そんな時に用意される報酬が『太極報』。まぁ、平たく言えば『可能な範囲で何でも可』ですね。
その中のひとつに、『孫娘が蘇生した際に、自分がいなかったら全力で援助して欲しい』というのがあったんです」
「……………………」
『マイアナ…………言っておいてよ……』
あ!! 感動したいのに、ちょっと素直に出来なくなった!!
確かにこの町に来る確率が最も高かったけど、別の所に行っていたらどうするつもりだったのか。
「彼がよくパートナーとして選んでいたのが、そこで唸っているギルド長で、私も時々お話しさせてもらいました。
その縁で、眠る貴女に会ったこともあるんですよ。だから、気付きました。
貴女の名はルーシアナ・ゼロスケイプ。最も隠したいのは、種族のフレッシュゴーレム。当たりでしょう?」
「……………………」
「当ギルドは、貴女を全力で援助します。ついでに、私も個人的に援助しますよ。彼には、私も個人的に色々お世話になりましたから」
そこまで言うと、セレスはこちらに一歩近付き、右手を差し出す。
「信じて頂けますでしょうか? 信じて頂けなくとも、このまま受付に戻り、カードは発行させて頂きます。
出来れば、この手を取って頂けると泣いて喜びます。
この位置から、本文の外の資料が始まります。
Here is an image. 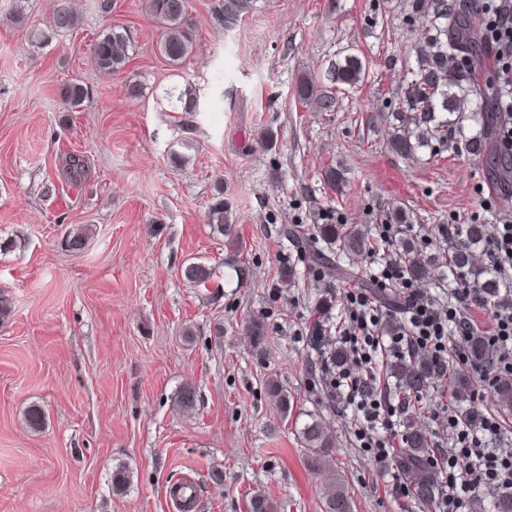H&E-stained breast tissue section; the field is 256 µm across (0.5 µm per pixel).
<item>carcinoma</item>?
Wrapping results in <instances>:
<instances>
[{
    "label": "carcinoma",
    "mask_w": 512,
    "mask_h": 512,
    "mask_svg": "<svg viewBox=\"0 0 512 512\" xmlns=\"http://www.w3.org/2000/svg\"><path fill=\"white\" fill-rule=\"evenodd\" d=\"M252 7V0H218L216 13L224 29L234 28ZM421 11L432 15L425 28L423 46L420 47L417 71L406 89L404 96L394 104L391 116L396 126L391 134V150L402 156H411L416 147L431 140H448L452 123L438 122L435 113L448 111V81L462 77V68L469 65L467 57L469 32L464 18L468 8L458 7L448 12V0H422ZM146 11L163 28L159 43L160 52L174 65L180 64L194 48L191 29L188 27L185 0H145ZM78 16L67 5L66 0L52 14V27L57 30H70L76 26ZM131 39L127 30L112 26L103 30L92 45V60L103 72L114 73L121 69L128 59ZM365 65L356 56H347L340 63L331 66L327 78L303 77L294 88L295 97L301 102L313 99L322 112L336 111L337 93L341 86H353L362 79ZM87 91L80 83L69 84L65 92L67 109L74 110L84 101ZM479 97V111L486 112L490 123L497 121V115L489 111L497 88L490 82L475 88ZM211 221L217 225L221 235H231V225L224 223V191L217 189L213 202L208 208ZM317 236L327 241L339 240L343 252L361 255L370 246L369 231L341 224H319L315 228ZM465 240L452 250L450 264L457 270L468 268L475 256L477 245L486 236L483 224H468L461 230ZM88 240L87 231L72 229L64 235L63 244L68 251L79 253ZM399 261L410 283L420 282L429 275V265L415 249L405 246L399 253ZM212 269L202 263L191 262L182 268V277L193 284L202 285L210 281ZM468 356L473 362L490 364V349L484 337H467ZM405 391L419 396L426 391L429 381L439 375L440 369L425 361L401 359L395 364ZM197 395L194 387L184 385L177 395V405L184 411L195 410ZM304 448L308 451L310 466L321 469L329 462L334 440L326 423L309 416L299 429ZM401 464L408 470L412 497L420 502L435 498L437 487L427 468L430 457V440L420 429H411L404 435V448L400 449ZM324 512H352L353 500L341 479H336L324 488Z\"/></svg>",
    "instance_id": "obj_1"
}]
</instances>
私が」
ギルド長を見ると、踞ったままこちらを見上げている。
『敵意はない』という意思表示なんだろうけど、プライドはないのか……
『ナツナツ……?』
『む~……分かんない。
ただ、マイアナが研究費や素材を集めるために、冒険者をしてたのは本当~。
でも当時の私は、外からのアクセスに対して反応してただけだから、あの二人が家に来てたかどうかは分からない……』
『……………………』
『ルーシアナが決めていいよ。どうなっても一蓮托生だからね~。後悔はないよ』
『ばか』
私がするっての。
最後にセレスを見る。彼女は、真面目な表情で真っ直ぐにこちらを見ていた。
…………その中に、私を心配したときの祖父の面影が見えた気がした瞬間、断る選択肢は幻となって消え去っていた。
気付いた時にはセレスの手を取り、
「よろしくお願いします」
「お願いされました」
安心したように微笑むセレスの綺麗な表情は、とても印象的だった。